What is needed: Return nothing but the lines from the one with "left eye: (208, 309)" through the one with "right shoulder: (136, 179)" in the data below, word for word and without pictures.

==== Input

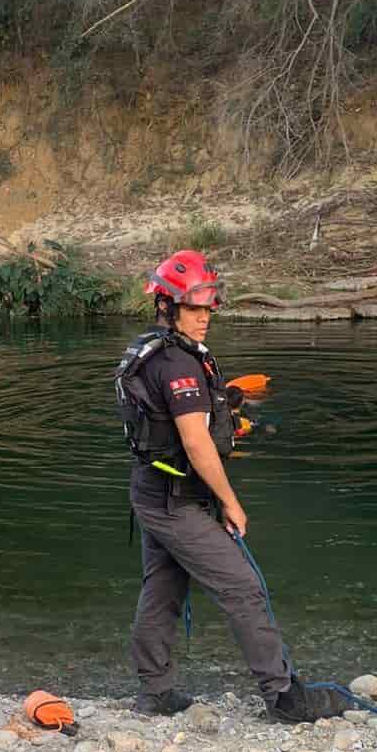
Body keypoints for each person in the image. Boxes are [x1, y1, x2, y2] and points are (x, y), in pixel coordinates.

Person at [117, 250, 349, 722]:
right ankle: (284, 696)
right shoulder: (178, 366)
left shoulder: (152, 352)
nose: (204, 319)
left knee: (162, 588)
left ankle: (155, 692)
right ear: (168, 307)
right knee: (243, 588)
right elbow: (197, 442)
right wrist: (230, 502)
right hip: (176, 501)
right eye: (193, 309)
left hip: (154, 491)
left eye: (208, 309)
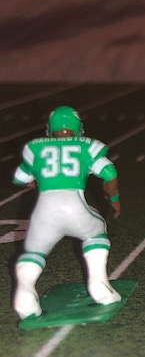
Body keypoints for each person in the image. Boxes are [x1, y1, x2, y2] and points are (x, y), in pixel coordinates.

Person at [12, 106, 122, 319]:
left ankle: (25, 292)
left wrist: (39, 179)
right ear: (78, 127)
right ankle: (99, 283)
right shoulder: (86, 147)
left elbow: (19, 178)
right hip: (75, 208)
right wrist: (114, 200)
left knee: (34, 252)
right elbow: (109, 172)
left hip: (44, 211)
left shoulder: (36, 148)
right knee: (96, 231)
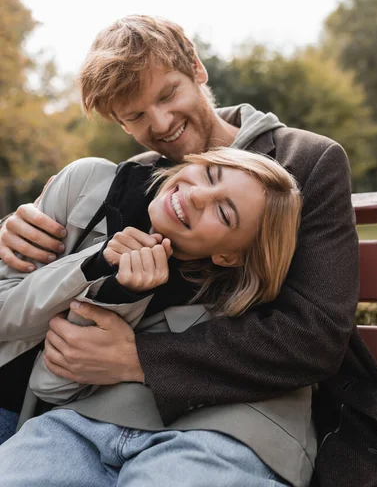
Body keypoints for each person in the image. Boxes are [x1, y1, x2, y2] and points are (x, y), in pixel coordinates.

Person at [0, 15, 377, 487]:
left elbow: (314, 334)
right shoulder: (136, 179)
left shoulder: (304, 161)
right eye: (136, 116)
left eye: (168, 95)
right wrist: (11, 230)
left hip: (231, 420)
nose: (162, 123)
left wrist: (139, 358)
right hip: (90, 412)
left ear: (196, 67)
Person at [1, 147, 302, 410]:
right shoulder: (86, 181)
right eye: (210, 174)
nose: (196, 195)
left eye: (223, 213)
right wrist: (95, 265)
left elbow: (50, 386)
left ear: (229, 256)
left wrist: (118, 294)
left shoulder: (204, 313)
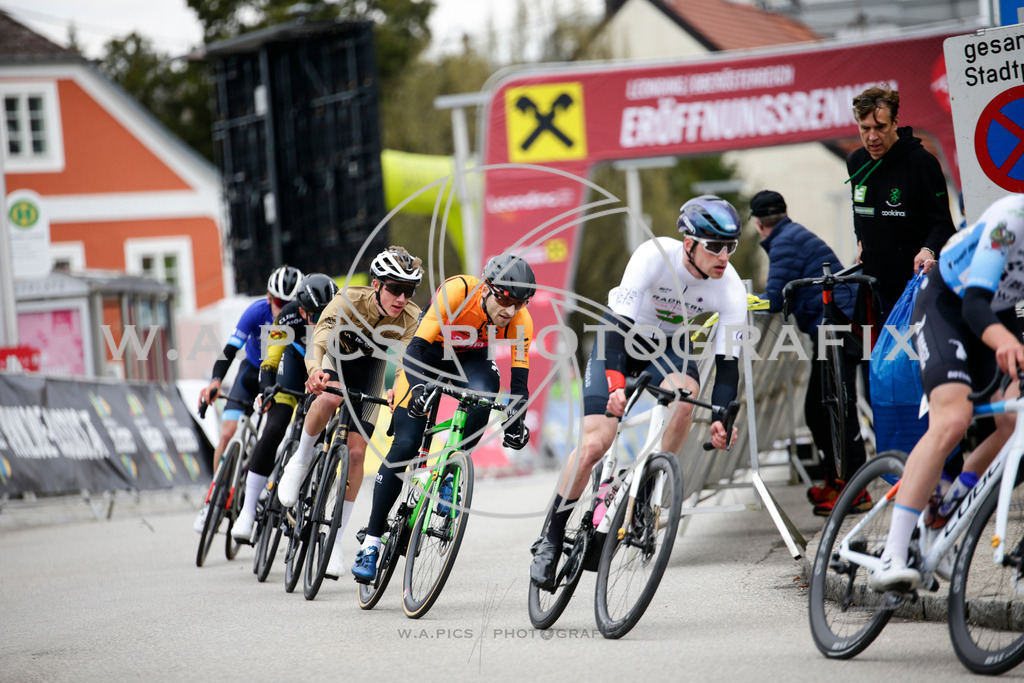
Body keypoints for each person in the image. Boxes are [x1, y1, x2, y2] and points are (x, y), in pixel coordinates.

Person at [530, 195, 744, 589]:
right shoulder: (652, 256)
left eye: (731, 246)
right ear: (689, 244)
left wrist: (719, 416)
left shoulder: (729, 289)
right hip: (621, 340)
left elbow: (728, 366)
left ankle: (646, 490)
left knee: (684, 402)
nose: (724, 256)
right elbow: (614, 329)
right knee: (596, 444)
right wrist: (614, 383)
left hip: (668, 349)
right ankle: (551, 537)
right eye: (714, 246)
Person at [869, 193, 1024, 592]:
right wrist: (1006, 343)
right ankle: (893, 552)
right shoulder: (1011, 218)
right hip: (948, 304)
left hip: (998, 312)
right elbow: (974, 305)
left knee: (1014, 421)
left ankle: (948, 507)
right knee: (953, 420)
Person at [350, 254, 535, 582]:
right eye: (505, 298)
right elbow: (415, 350)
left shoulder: (521, 322)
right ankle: (372, 542)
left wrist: (516, 421)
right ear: (488, 289)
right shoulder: (459, 291)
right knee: (405, 444)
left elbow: (519, 387)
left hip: (469, 363)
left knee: (486, 391)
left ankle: (451, 471)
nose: (510, 310)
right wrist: (419, 387)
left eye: (519, 303)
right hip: (424, 357)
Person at [274, 247, 424, 579]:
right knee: (328, 399)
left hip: (371, 367)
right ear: (376, 285)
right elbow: (320, 337)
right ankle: (300, 460)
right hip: (335, 355)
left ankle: (336, 542)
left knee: (357, 452)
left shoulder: (411, 316)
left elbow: (410, 360)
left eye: (408, 290)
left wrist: (398, 386)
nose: (401, 297)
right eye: (394, 288)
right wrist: (314, 370)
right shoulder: (349, 299)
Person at [751, 190, 868, 515]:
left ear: (759, 223)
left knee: (834, 407)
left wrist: (739, 301)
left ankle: (854, 489)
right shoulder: (792, 234)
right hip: (835, 324)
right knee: (822, 408)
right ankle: (838, 480)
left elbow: (773, 299)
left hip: (836, 326)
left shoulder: (784, 242)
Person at [193, 264, 303, 532]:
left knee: (273, 431)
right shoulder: (256, 312)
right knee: (228, 433)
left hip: (282, 373)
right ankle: (212, 499)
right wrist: (215, 382)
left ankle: (259, 484)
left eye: (290, 302)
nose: (283, 307)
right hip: (252, 372)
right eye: (279, 301)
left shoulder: (301, 317)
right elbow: (230, 350)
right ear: (268, 298)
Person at [230, 272, 339, 541]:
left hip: (324, 365)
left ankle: (308, 494)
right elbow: (271, 357)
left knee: (319, 434)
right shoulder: (288, 316)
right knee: (276, 425)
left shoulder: (340, 316)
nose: (321, 320)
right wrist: (267, 386)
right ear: (302, 310)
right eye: (315, 315)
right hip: (293, 361)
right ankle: (246, 512)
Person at [846, 83, 956, 319]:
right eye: (865, 128)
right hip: (873, 287)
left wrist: (928, 250)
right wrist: (861, 240)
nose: (872, 136)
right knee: (867, 355)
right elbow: (859, 211)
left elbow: (943, 224)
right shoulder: (855, 161)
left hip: (914, 287)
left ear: (895, 122)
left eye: (880, 127)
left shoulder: (921, 162)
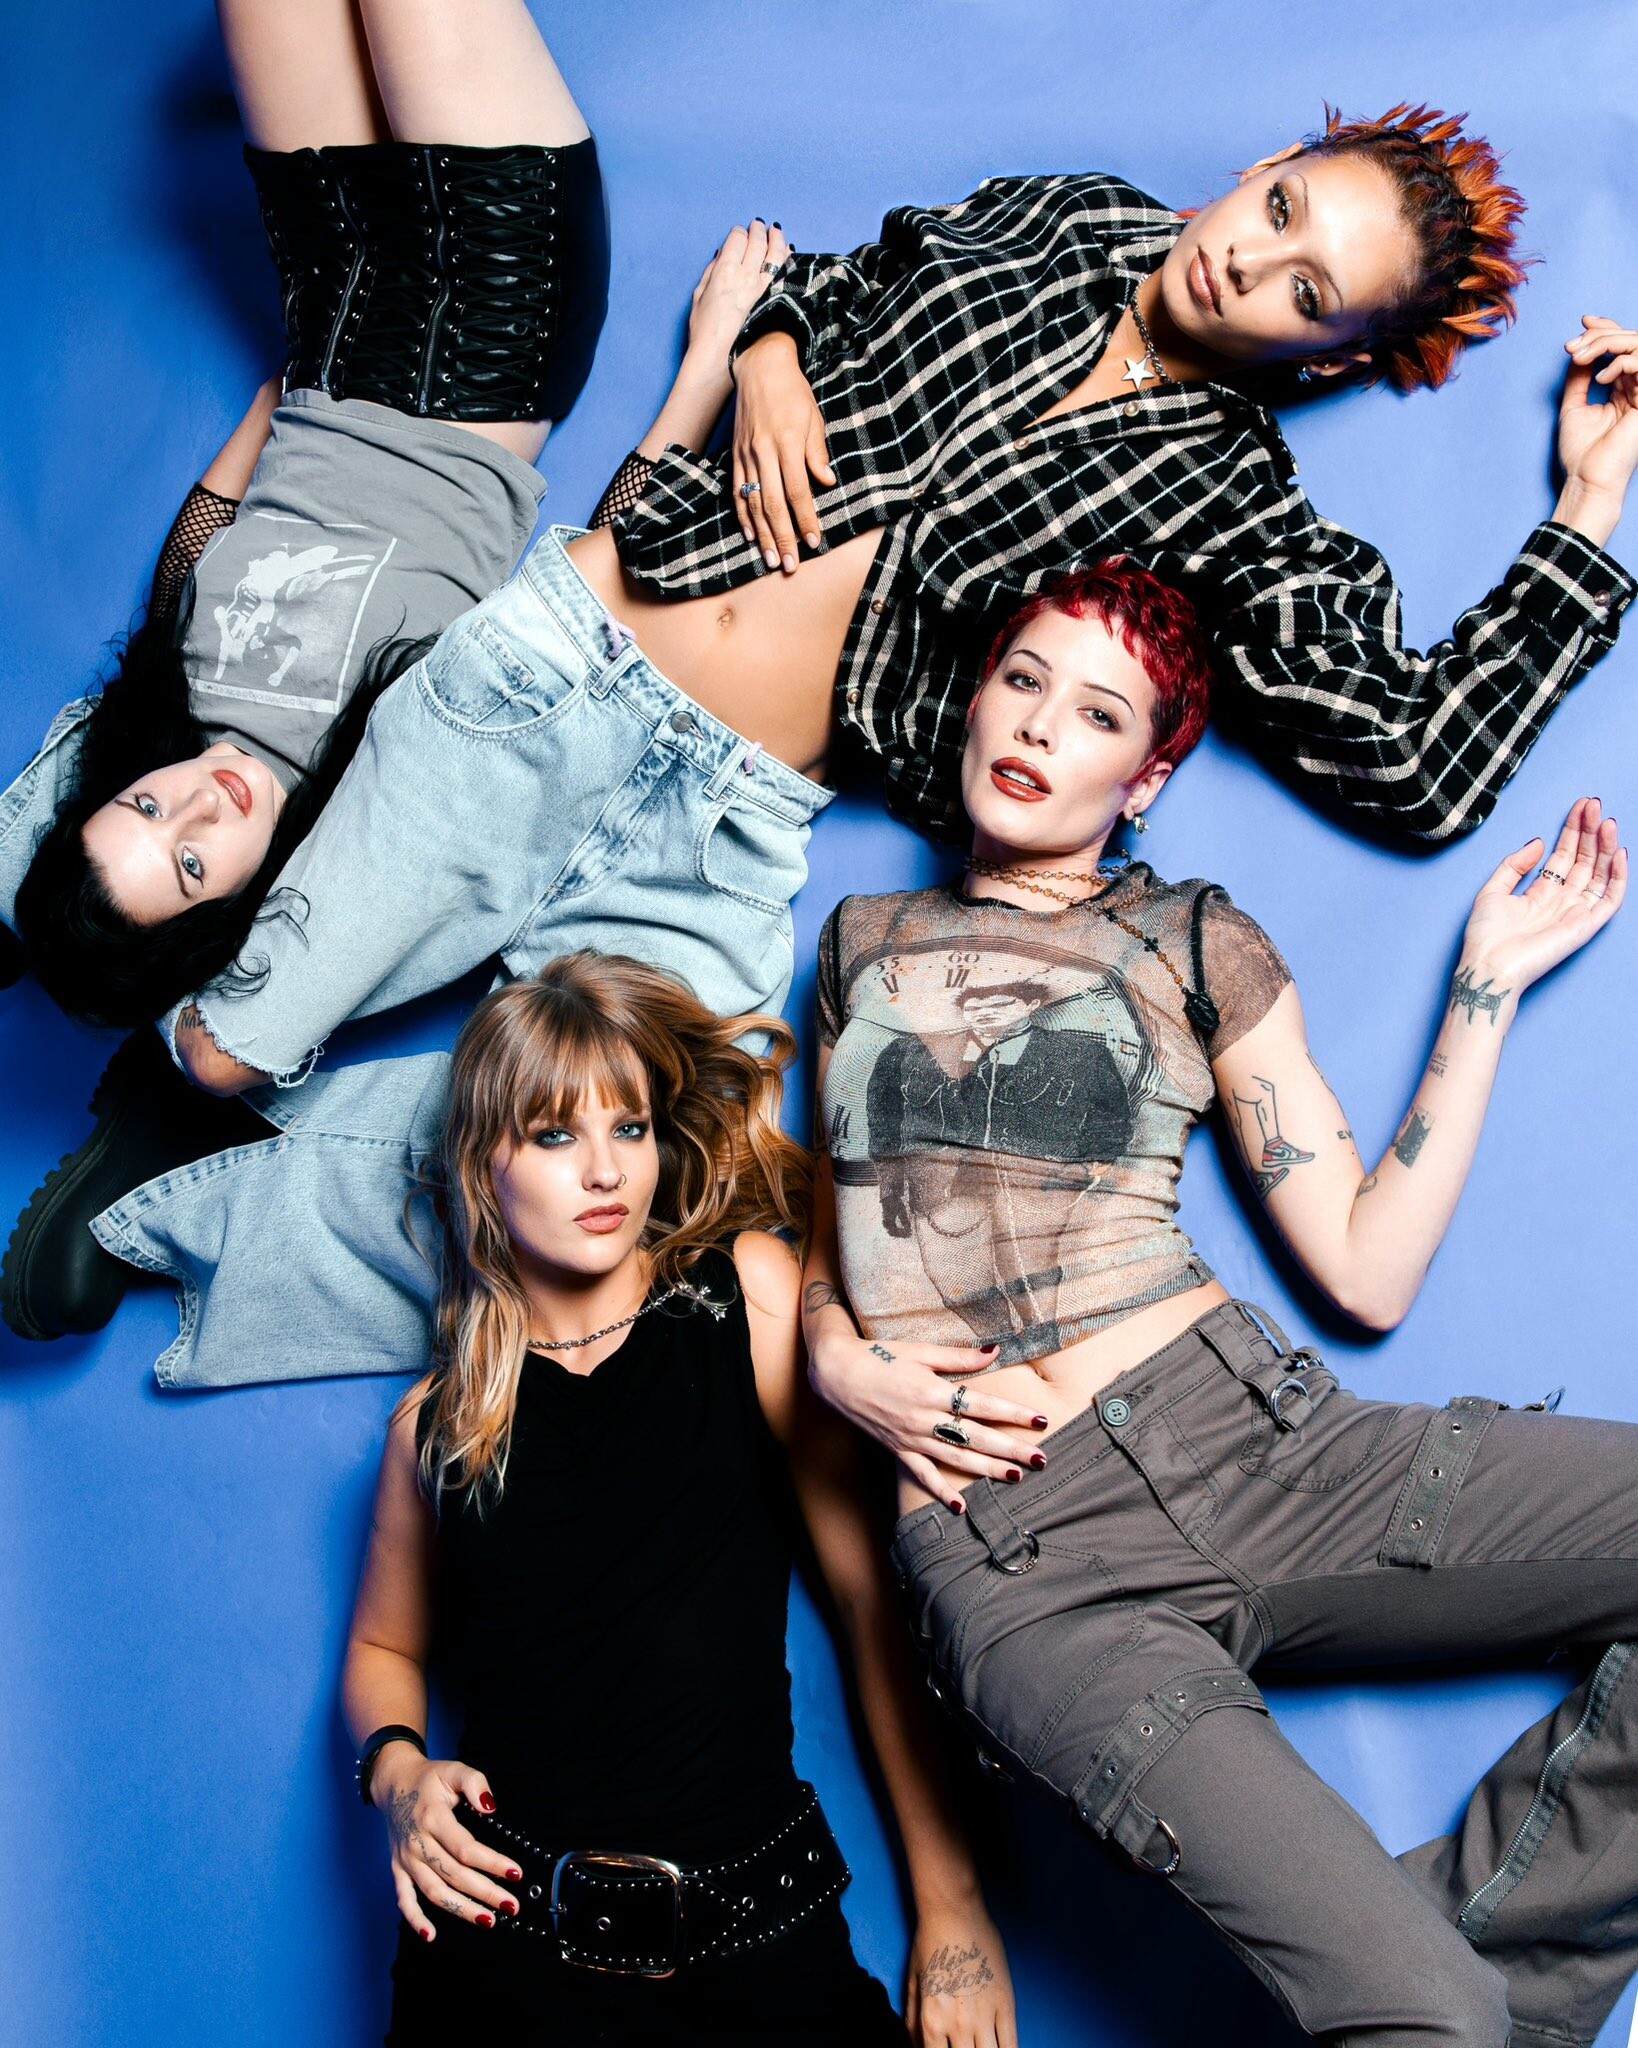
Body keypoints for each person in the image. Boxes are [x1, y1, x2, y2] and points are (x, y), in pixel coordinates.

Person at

========

Reply to the exercise:
left eye: (208, 309)
Body keypoints for each person in the image. Boxes are [x1, y1, x2, y2] and points are (x, y), in pixel coordinates.

Person at [12, 106, 122, 319]:
left ankle: (25, 292)
left wrist: (39, 179)
right ear: (78, 127)
right ankle: (99, 283)
right shoulder: (86, 147)
left elbow: (19, 178)
right hip: (75, 208)
right wrist: (114, 200)
left knee: (34, 252)
right elbow: (109, 172)
left hip: (44, 211)
left shoulder: (36, 148)
right knee: (96, 231)
Body keypoints for each person in the image. Boxes are [x1, y1, x2, y2] and points are (x, y), in pixel coordinates.

Person at [0, 15, 377, 487]:
left elbow: (314, 334)
right shoulder: (136, 179)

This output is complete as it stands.